I'm a newbiw too nimsoft and have been tasked with a deployment in my company.
We have a mix of AS400 and Linux hosts. All works well except that we occasionally get flooded with alerts since the probes do not have flap detection.
AS 400 - the systat probe is conofigured to alert when processing > 80%. Checks are performed every 60s. The sysstat probe has no option for samples so I cannot configure it to alert after say 5 valid samples.
Linux - the processes probe is configured to monitor certain java processes. There is an option to alert when the process is down. Checks are performed every 60s. We have a nightly cron that restarts the java process which takes a over a minute to start up. We then get alerted that the process is down and then clears in the next minute.

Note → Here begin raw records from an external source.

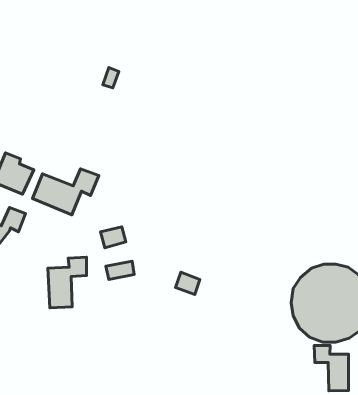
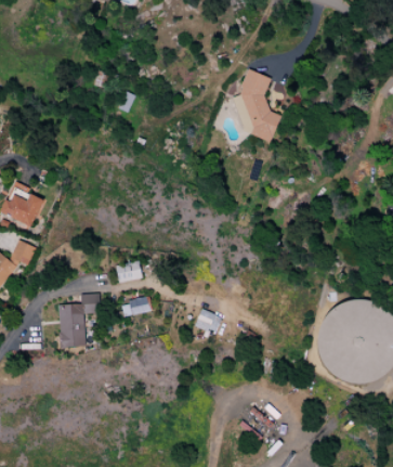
building: none -> [230,70,280,142]
building: [32,169,99,215] -> none
building: [314,346,348,391] -> none

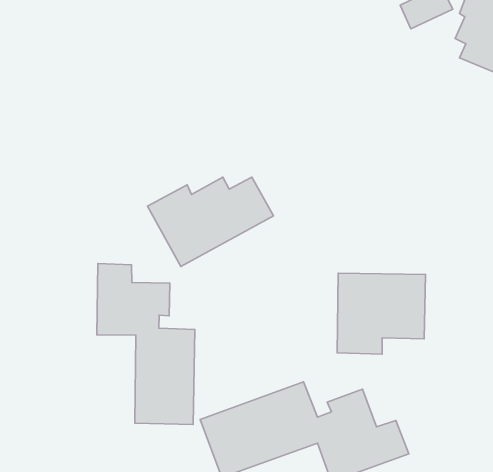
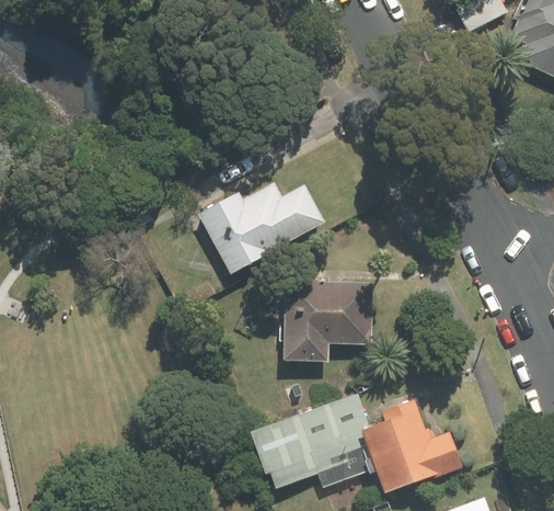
building: [97,264,195,424] -> none
building: [337,273,425,354] -> [284,280,373,362]

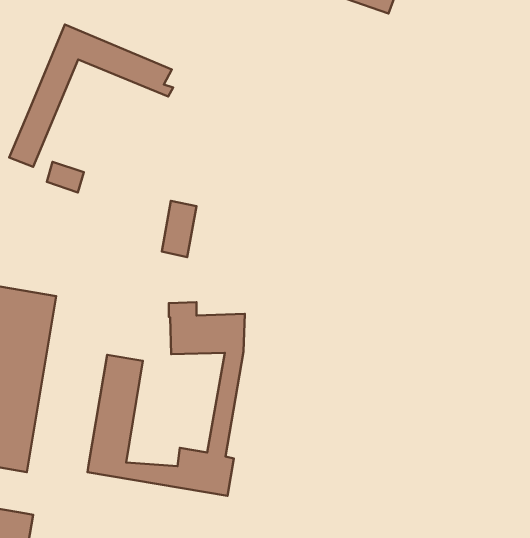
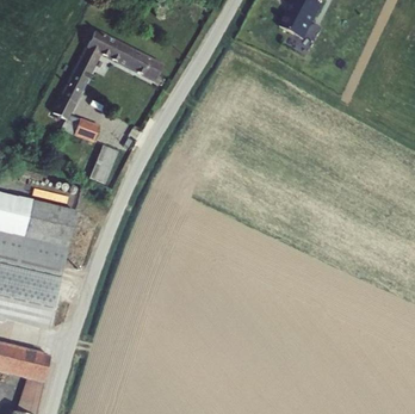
building: [162,201,196,257] -> [93,142,118,180]
building: [87,302,245,496] -> none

There is no option for valid samples on the process being down.
Unless I am missing something, the only solution to this is using the auto operator with a rule to mark these messages as invisible, then a trigger to launch a script to count the number of alerts and then to send out a custom alert?? Is there another way of doing this?
How you handle those depends largely on how you use Nimsoft. In our case we mostly handle alarms in our ticket system, so we create tickets for alarms that have been active for 5 minutes. In this case it doesn't matter much if we get alarms with short lifespan.

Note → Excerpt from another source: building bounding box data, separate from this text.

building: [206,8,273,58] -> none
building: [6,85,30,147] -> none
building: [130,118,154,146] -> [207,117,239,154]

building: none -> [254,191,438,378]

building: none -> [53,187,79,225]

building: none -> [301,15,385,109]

If you need to see it from the console immediately when it occurs (in most cases), you'd have to go for NAS rules. You probably need not go to scripting as AO profiles have count detection as well.
With the processes probe, if you have regular maintenance restarts, you could build a exclude schedule in the probe itself and use that for the process profile that restarts.
I agree with jonhcw, it really depends on how you implemented alarm escalation at your company.
For example, we have a 24x7 NOC that monitors IM/UMP directly. They're only able to see Major and Critical visible alarms. So for situations that you're discribing, we have a NAS rule that turns them invisible until the count reaches X then another rule that changes the alarm back to visible so the Operators can then see and respond to it. I tried to attach a couple screenshots that show a basic example.